In my long years of demonstrating I have never seen a protest so restrained, so not in need of a permit according to any rational interpretation of the law. Not every police officer - yea, not even every brigadier general - is authorized to declare it illegal. If the police views Friday's demonstration as a criminal act then the democratic right to demonstrate has been destroyed and Jerusalem begins resembling Tehran. Already it is not entirely clear whether what we have is the Israel Police or the Yisrael Beiteinu Police.

Since leaving active political life I have not attended demonstrations despite repeated requests; after all, there is no shortage of reasons to demonstrate in these parts. I told myself - I've paid my protesting dues, time to make way for the next generation. But Nitzan Horowitz and Ilan Ghilon and Shelly Yachimovich and Daniel Ben Simon are social-welfare-oriented MKs, and the removal of Palestinian families from their homes is not a social-welfare issue.

This time I could not refuse. All citizens, not just public figures, have a duty to resist. And so, on Friday afternoon the retired demonstrators came and filled the little square. The struggle in Sheikh Jarrah isn't over, it's just beginning. More Palestinian families are slated for transfer, and one cannot trust this government, the mayor of Jerusalem or even the city's judges to do the right thing.

When the judges rule in favor of the settlers the latter stop mocking them and celebrate the confirmation of their position; but when they rule against them, they blow them a giant raspberry. Months ago the High Court of Justice ordered the demolition of Beit Yonatan, in the East Jerusalem neighborhood of Silwan, and it is as if it never happened. It's only when they agree with the decision that they follow it.

The cabinet ministers may be unaware that in their folly they are affirming the Palestinian right of return de facto. If Palestinians who have been in their homes since 1948 can be driven out and replaced with Jewish families on the grounds of ownership from time immemorial, then Nasser Gawi can return to his home in Sarafind (Tzrifin), using the same argument. Now Gawi sits in a tent with his large family next to the home in Sheikh Jarrah they were thrown out of. As a two-time refugee he watches the settlers in the rooms that still hold the smell of his family's means - and Sarafind calls to him.
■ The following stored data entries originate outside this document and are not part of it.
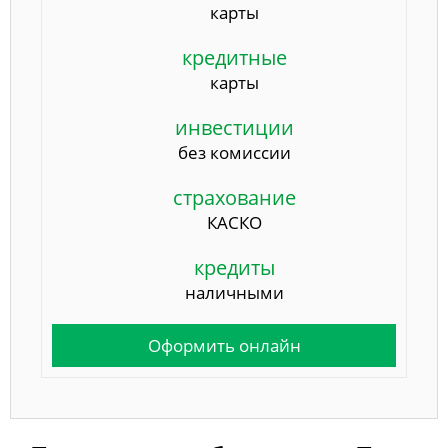
карты
кредитные
карты
инвестиции
без комиссии
страхование
КАСКО
кредиты
наличными
Оформить онлайн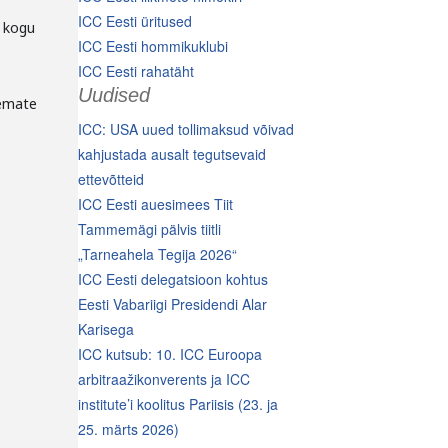
ICC Eesti üritused
g kogu
ICC Eesti hommikuklubi
ICC Eesti rahatäht
Uudised
semate
ICC: USA uued tollimaksud võivad
kahjustada ausalt tegutsevaid
ettevõtteid
ICC Eesti auesimees Tiit
Tammemägi pälvis tiitli
„Tarneahela Tegija 2026“
ICC Eesti delegatsioon kohtus
Eesti Vabariigi Presidendi Alar
Karisega
ICC kutsub: 10. ICC Euroopa
arbitraažikonverents ja ICC
institute’i koolitus Pariisis (23. ja
25. märts 2026)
He is not alone: The Arabs of Jerusalem, too, would be glad to return to their homes in the West Jerusalem neighborhoods of Talbieh, Bak'a and Katamon. And don't tell us, prime minister and your cabinet colleagues, that it is not you who are making this dangerous journey from Sheikh Jarrah in Jerusalem to Sheikh Munis, in Ramat Aviv, but rather Irwin Moskowitz and his wife Cherna.